** Opening Data under study block **

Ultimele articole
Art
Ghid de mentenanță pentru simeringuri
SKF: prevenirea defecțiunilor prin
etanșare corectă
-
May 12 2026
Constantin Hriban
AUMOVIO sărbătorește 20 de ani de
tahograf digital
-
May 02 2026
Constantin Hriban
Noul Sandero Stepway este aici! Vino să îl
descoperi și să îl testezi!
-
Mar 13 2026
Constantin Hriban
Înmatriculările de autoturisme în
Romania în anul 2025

** Closing Data under study block **

What is being asked: What you should produce is an exact restatement of all the material.

Task result:
Ultimele articole
Art
Ghid de mentenanță pentru simeringuri
SKF: prevenirea defecțiunilor prin
etanșare corectă
-
May 12 2026
Constantin Hriban
AUMOVIO sărbătorește 20 de ani de
tahograf digital
-
May 02 2026
Constantin Hriban
Noul Sandero Stepway este aici! Vino să îl
descoperi și să îl testezi!
-
Mar 13 2026
Constantin Hriban
Înmatriculările de autoturisme în
Romania în anul 2025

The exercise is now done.